Problems and tasks:
a – Decide whether each statement agrees with the excerpt on Arab American voters that follows, answering yes or no and quoting the words of the excerpt that settle it: (i) Stein had 25 percent support in ADC's May poll; (ii) most Arab Americans were born outside the US; (iii) Trump polled at 7 percent.
b – Write the next part of the excerpt on Arab American voters that follows, picking up after its final line.

Excerpt provided:
Stein has been a favorite among Arab voters since ADC’s last opinion poll in May, where she led with 25 percent support. In comparison, President Joe Biden, who withdrew from the presidential race in July, and Republican candidate Donald Trump, polled at 7 percent and 2 percent, respectively.

In 2022, 2.2 million people in the US reported having Arab ancestry in that year’s Arab Community Survey. The majority of Arab Americans are native-born, and 85 percent of Arabs in the US are citizens.

While the community traces its roots to every Arab country, the majority of Arab Americans have ancestral ties to Lebanon, Egypt, Syria, Palestine and Iraq. The top four states by Arab American population size are California, Florida, Minnesota and Michigan.




Activists show people how to vote uncommitted, instead of for US President Joe Biden, outside of Maples Elementary School in Dearborn during the Michigan presidential primary election on Feb. 27, 2024. (AFP/File)

Given information:
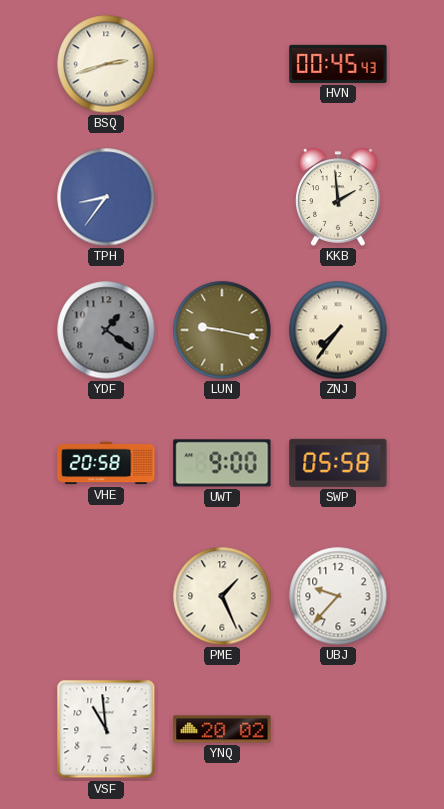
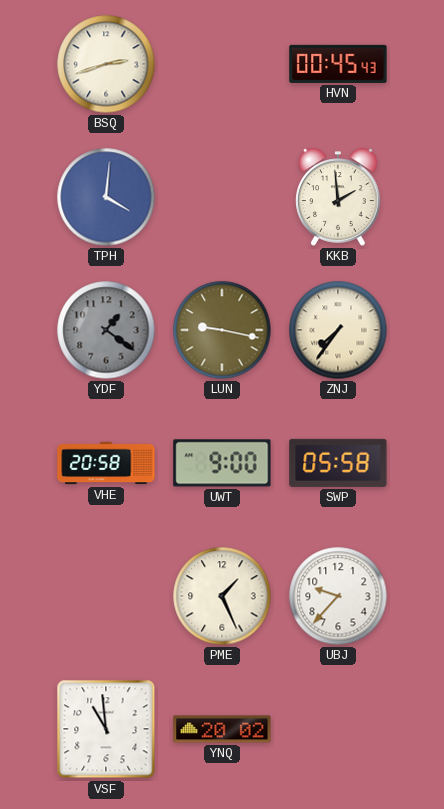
TPH: 8:36 -> 4:01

Responses by task:
a –
(i) Yes: "she led with 25 percent support"
(ii) No: "The majority of Arab Americans are native-born"
(iii) No: "President Joe Biden, who withdrew from the presidential race in July, and Republican candidate Donald Trump, polled at 7 percent and 2 percent, respectively"

b –
Ayoub noted in his post that Biden’s declining popularity among Arab Americans was “due to the retiring president’s staunch support for Israel’s continued actions in Gaza.”

The Israeli military launched a bombing campaign in Gaza in retaliation for the deadly Hamas-led attack on southern Israel on Oct. 7, 2023, during which the Palestinian militant group took more than 200 hostages.

The death toll of Palestinians in Gaza has since surpassed 39,500, with at least 15,000 children killed and over 12,000 others injured, according to Gaza’s health authorities




A Democratic voter uncommitted to President Joe Biden hands out fliers to voters outside of a polling location at Maples Elementary School on February 27, 2024 in Dearborn, Michigan. (Getty Images/AFP)

Humanitarian organizations, rights groups, and governments worldwide have repeatedly called for a ceasefire, but Israel has continued its military operations.

Stein has consistently criticized Biden and his administration for their unwavering support for Israel, warning in an Aug. 1 post on X that the Israeli government was dragging the US “into WWIII.”

Following the suspected Mossad elimination of Hamas political chief Ismail Haniyeh in Tehran and a senior Hezbollah figure in Beirut last week, Stein criticized Biden and Harris for their “deafening silence” on “Israel’s massive escalation toward a wider war.




Pro-Palestinian demonstrators protest in Dearborn, Michigan as US President Joe Biden attends the NAACP Freedom Fund dinner in Detroit, Michigan on May 19, 2024. (AFP)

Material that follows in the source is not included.